Pet dogs provide valuable social support for kids when they're stressed, according to a study by researchers from the University of Florida, who were among the first to document stress-buffering effects of pets for children.
Darlene Kertes and colleagues tested the commonly held belief that pet dogs provide social support for kids using a randomized controlled study -- the gold standard in research.
"Many people think pet dogs are great for kids but scientists aren't sure if that's true or how it happens," Kertes said. Kertes reasoned that one way this might occur is by helping children cope with stress. "How we learn to deal with stress as children has lifelong consequences for how we cope with stress as adults."

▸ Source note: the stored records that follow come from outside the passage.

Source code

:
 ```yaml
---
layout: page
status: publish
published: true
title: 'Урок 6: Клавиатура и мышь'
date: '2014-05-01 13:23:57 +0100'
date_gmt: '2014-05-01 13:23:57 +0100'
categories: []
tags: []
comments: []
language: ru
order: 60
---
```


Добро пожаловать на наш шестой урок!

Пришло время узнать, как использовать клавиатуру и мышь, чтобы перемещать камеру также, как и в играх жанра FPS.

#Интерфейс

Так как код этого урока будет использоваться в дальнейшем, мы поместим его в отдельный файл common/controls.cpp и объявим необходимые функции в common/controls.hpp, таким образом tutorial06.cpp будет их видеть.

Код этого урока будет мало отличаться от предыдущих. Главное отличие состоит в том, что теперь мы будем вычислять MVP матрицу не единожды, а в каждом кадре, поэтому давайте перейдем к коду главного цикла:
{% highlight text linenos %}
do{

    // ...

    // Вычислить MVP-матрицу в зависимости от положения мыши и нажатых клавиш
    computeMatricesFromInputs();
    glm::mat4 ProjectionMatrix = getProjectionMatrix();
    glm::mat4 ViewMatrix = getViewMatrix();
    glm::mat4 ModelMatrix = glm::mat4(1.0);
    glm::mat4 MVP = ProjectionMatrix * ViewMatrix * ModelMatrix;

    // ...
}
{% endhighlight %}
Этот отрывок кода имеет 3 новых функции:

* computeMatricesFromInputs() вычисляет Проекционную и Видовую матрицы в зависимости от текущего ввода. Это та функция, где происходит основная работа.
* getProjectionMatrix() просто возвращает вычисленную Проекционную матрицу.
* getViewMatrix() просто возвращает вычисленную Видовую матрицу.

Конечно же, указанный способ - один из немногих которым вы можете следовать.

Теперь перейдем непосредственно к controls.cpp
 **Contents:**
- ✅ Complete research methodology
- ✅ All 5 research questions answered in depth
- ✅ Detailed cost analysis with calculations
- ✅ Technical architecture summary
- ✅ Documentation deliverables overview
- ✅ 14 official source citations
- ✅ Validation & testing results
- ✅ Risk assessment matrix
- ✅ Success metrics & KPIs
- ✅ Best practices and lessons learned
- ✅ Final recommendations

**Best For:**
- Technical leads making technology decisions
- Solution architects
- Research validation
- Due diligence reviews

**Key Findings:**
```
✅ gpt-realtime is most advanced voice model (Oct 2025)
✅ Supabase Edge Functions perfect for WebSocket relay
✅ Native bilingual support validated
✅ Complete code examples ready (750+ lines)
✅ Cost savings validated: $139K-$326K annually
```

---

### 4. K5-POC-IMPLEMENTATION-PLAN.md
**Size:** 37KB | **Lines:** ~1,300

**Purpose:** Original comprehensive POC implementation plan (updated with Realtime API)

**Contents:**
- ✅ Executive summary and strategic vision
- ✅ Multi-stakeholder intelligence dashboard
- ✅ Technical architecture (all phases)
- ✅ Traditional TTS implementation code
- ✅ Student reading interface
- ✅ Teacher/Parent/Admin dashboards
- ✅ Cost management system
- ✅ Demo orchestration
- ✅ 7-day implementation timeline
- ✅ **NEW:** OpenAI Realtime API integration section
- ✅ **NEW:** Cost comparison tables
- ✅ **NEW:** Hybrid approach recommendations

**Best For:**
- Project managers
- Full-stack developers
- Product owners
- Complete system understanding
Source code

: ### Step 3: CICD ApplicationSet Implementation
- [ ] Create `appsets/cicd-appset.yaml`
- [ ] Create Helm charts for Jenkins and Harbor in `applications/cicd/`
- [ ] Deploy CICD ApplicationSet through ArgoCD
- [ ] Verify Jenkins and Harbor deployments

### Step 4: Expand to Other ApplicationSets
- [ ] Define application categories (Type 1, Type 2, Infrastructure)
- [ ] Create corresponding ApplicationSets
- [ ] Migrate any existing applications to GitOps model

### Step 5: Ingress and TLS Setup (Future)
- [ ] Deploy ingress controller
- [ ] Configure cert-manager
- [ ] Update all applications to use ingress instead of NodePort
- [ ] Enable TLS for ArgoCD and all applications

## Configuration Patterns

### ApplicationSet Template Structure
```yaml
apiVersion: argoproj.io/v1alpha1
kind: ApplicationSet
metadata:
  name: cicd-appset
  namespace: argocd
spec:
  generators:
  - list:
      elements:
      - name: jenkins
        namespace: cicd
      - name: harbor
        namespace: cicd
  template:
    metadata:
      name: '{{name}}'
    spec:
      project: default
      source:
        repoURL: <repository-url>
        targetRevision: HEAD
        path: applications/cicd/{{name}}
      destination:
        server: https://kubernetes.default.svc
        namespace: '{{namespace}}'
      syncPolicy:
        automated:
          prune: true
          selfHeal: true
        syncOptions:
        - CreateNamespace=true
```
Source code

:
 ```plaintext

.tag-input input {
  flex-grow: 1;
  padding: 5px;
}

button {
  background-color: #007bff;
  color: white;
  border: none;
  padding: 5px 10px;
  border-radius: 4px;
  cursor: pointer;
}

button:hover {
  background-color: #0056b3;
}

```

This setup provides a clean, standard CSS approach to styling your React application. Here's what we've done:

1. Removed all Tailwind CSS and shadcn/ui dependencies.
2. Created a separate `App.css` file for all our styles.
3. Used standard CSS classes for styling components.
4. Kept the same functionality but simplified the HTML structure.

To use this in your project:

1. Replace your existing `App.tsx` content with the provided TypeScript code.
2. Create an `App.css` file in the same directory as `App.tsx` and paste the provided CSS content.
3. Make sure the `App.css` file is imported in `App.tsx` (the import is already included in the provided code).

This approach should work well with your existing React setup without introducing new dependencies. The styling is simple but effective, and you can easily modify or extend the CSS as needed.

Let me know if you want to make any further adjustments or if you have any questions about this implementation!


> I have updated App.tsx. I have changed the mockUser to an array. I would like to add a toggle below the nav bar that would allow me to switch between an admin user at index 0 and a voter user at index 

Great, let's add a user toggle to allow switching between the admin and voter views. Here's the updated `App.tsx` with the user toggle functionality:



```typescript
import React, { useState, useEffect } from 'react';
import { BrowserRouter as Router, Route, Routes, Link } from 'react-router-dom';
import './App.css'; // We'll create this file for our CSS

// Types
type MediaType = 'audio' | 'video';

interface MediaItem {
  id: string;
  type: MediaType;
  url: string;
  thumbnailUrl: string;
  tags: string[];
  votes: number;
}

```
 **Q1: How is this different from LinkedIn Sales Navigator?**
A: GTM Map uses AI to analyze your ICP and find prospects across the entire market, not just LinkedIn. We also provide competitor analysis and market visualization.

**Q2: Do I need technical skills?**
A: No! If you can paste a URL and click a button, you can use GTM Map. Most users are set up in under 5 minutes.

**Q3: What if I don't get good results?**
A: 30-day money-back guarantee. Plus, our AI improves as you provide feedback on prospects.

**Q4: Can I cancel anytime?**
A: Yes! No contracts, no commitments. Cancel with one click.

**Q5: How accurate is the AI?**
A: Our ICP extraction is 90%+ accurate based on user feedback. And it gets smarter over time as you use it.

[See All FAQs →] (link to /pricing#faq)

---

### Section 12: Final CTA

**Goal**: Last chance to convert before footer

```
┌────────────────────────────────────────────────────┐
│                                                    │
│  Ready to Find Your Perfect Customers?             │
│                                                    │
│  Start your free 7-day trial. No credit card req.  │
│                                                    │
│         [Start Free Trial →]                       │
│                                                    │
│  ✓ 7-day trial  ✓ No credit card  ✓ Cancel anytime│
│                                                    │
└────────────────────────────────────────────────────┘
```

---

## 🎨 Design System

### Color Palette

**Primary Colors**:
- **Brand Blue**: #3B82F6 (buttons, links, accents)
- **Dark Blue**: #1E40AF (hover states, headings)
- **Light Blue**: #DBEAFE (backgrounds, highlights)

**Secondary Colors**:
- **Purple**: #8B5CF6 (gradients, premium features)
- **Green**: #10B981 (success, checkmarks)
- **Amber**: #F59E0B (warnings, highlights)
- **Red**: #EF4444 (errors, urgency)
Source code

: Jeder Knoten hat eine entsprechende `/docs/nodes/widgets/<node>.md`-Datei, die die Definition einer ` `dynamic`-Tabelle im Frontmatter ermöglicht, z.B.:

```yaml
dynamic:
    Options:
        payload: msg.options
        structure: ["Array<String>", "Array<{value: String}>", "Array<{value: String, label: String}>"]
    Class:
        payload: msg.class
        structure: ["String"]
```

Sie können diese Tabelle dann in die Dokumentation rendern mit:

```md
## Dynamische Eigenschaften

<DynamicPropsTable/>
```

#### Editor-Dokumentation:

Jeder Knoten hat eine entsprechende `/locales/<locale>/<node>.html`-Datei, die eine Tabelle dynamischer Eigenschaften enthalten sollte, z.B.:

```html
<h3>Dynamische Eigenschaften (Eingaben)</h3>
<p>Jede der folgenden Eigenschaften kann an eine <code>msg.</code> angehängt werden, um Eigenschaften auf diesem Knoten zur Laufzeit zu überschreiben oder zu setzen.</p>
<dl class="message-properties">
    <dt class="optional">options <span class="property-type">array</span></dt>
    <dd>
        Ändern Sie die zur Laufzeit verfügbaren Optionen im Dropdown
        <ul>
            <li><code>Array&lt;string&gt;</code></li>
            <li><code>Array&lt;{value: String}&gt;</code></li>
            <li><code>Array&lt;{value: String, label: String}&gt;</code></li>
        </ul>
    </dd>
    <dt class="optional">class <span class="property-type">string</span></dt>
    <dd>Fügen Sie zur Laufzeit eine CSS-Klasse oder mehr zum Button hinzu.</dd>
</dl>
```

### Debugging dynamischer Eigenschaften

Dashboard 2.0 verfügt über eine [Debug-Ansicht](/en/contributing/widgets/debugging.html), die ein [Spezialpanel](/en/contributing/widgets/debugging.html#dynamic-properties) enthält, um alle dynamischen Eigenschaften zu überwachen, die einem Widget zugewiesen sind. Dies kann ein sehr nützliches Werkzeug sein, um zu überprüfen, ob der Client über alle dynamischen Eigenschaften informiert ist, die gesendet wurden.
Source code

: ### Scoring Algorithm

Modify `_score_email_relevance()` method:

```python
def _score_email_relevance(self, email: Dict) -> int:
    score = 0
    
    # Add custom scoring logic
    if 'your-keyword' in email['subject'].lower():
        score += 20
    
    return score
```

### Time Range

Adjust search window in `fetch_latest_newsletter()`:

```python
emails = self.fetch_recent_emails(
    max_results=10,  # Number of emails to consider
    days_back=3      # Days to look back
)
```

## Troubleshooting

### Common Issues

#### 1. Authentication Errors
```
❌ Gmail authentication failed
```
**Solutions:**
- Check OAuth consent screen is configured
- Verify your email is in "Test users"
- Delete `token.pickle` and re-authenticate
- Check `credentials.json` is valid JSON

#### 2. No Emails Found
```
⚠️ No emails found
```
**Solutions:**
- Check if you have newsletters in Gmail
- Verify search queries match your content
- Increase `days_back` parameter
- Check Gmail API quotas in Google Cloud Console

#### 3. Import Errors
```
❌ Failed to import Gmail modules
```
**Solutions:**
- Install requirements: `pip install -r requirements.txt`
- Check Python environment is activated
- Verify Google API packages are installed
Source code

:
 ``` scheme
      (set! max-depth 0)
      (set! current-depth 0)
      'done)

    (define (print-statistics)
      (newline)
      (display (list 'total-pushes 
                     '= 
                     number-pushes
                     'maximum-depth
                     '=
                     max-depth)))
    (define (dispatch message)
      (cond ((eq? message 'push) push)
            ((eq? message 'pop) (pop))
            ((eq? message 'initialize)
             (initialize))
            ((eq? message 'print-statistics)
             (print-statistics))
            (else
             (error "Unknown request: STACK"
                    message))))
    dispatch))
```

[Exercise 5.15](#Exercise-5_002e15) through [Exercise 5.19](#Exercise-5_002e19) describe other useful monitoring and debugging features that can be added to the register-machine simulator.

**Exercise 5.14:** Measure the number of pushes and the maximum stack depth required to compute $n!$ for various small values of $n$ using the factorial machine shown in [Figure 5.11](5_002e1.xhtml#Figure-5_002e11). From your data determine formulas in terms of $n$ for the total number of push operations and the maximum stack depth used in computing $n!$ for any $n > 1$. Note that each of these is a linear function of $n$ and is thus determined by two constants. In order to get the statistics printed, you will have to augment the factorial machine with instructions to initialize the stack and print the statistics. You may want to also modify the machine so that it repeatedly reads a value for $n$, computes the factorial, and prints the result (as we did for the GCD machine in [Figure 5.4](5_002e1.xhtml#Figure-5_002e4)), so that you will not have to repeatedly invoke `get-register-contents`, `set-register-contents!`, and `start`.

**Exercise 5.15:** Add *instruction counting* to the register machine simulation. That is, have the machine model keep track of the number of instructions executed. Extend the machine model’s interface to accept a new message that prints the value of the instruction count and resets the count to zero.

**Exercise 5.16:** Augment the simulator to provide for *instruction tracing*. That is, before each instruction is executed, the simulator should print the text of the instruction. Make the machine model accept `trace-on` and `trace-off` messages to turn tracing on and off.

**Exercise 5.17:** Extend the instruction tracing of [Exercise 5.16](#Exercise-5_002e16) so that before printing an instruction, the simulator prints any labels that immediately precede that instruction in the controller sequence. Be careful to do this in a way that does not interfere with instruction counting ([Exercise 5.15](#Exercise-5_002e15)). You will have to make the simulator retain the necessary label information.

For their study, recently published in the journal Social Development, the researchers recruited approximately 100 pet-owning families, who came to their university laboratory with their dogs. To tap children's stress, the children completed a public speaking task and mental arithmetic task, which are known to evoke feelings of stress and raise the stress hormone cortisol, and simulates real-life stress in children's lives. The children were randomly assigned to experience the stressor with their dog present for social support, with their parent present, or with no social support.
"Our research shows that having a pet dog present when a child is undergoing a stressful experience lowers how much children feel stressed out," Kertes said . "Children who had their pet dog with them reported feeling less stressed compared to having a parent for social support or having no social support."
Samples of saliva was also collected before and after the stressor to check children's cortisol levels, a biological marker of the body's stress response. Results showed that for kids who underwent the stressful experience with their pet dogs, children's cortisol level varied depending on the nature of the interaction of children and their pets.
"Children who actively solicited their dogs to come and be pet or stroked had lower cortisol levels compared to children who engaged their dogs less," said Kertes, an assistant professor in the psychology department of UF's College of Liberal Arts and Sciences. "When dogs hovered around or approached children on their own, however, children's cortisol tended to be higher."
The children in the study were between 7 to 12 years old.
"Middle childhood is a time when children's social support figures are expanding beyond their parents, but their emotional and biological capacities to deal with stress are still maturing," Kertes explained. "Because we know that learning to deal with stress in childhood has lifelong consequences for emotional health and well-being, we need to better understand what works to buffer those stress responses early in life."